Lucky in the First Place

 

Last updated 3/20/2009 at Noon



I attended a funeral a couple weeks back.

Such a journey is never pleasant.

It wasn’t family, but it might as well have been.

A gentleman I’d known for over thirty years passed away.

He’d had some health problems over the years, but he’d always managed to overcome them.

We expected him to do so once again for to so many of us, he was indestructible.

They say the worth of a man is measured by the love his friends and community have for him.

There’s no question in my mind of the truth of the platitude for I have never seen such an outpouring of love and gratitude for one man as I witnessed Friday, March 6 for Harvey R. Brown, a doer and shaker state-wide who happened to live in Mid-County.

No, ‘happen’ isn’t the right word.

It’s almost as if the good Lord sent Harvey to Port Neches with a challenge to make the community a better place for people to live and to raise children.


And that he did.

With an eloquence I do not possess, others can speak of his influence beyond Mid-County, but to me and thousands of others in our community, he was instrumental in helping provide us a solid foundation on which to live our lives.

Back in the early forties, his dad had been working at one of the refineries for a couple years, leaving young Harvey with his mother and sister up in the small hamlet of Hudson fifteen miles west of Lufkin.

Harvey came to Port Neches when he was fourteen from Hudson, Texas only to return upon learning he could graduate from high school a year earlier in back there.


Time was precious for the young man, and looking back over the years God permitted him to be with us, he wasted not a moment.

My first meeting with him was in the early seventies when I taught sophomore English at PN-G. He dropped by on open house.

I instantly took a liking to the big, friendly man who made you feel like family.

Being a school board trustee hadn’t gone to his head.

And, to him, we all were family.

Over the years, I came to truly appreciate the affable gentleman who would stop whatever he was doing to help me solve a problem.

And once I had reached a solution, one to which he guided me, Harvey would lean back and laugh and say, ‘What’s the next problem?’ And I gave him a few to chew on.

In the grand scheme of life, I don’t suppose the problems were earth-shaking, but to me, a teacher and later a lower-tier administrator in the school district, they were serious.


He had a knack for cutting through all the fluff and nonsense to focus on the real problem.

I’ve thought long and hard about it, and I can unequivocally say I’ve never known a man so involved with not only his family, but his church, his community, his county, his state, and his country.

Harvey loved politics.

A staunch Democrat, his opinions were highly valued throughout the area.

On more than one occasion after disagreeing with one of my columns on local politics, he’d give me a call, concerned that perhaps I had been misled by the ‘other side’.
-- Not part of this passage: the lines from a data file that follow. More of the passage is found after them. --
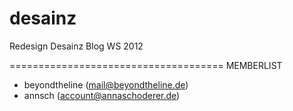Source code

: desainz
=====================================

Redesign Desainz Blog WS 2012

=====================================
MEMBERLIST
- beyondtheline (mail@beyondtheline.de)
- annsch (account@annaschoderer.de)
Harvey’s son, Ray, and Judge Brad Burnett delivered eulogies that brought tears to the eyes with an eloquence that can only be engendered by soul-baring emotion.


I don’t know how many folks attended Harvey’s funeral.

The sanctuary was packed, the activity room was full, but I doubt there was a solitary soul present who couldn’t relate stories of how Harvey had given them a hand.

When I was a youth up in the Panhandle, my friends and I had a swimming hole at the creek surrounded by trees, one a towering oak from which earlier generations of frolicking young farm boys had strung a rope swing.

A storm felled the tree.

We hung more swings, but they weren’t the same.

My grandfather pointed out that we were lucky to have had the swing in the first place.

So that’s how I perceive old Harvey’s passing.

We were mighty lucky to have him in the first place.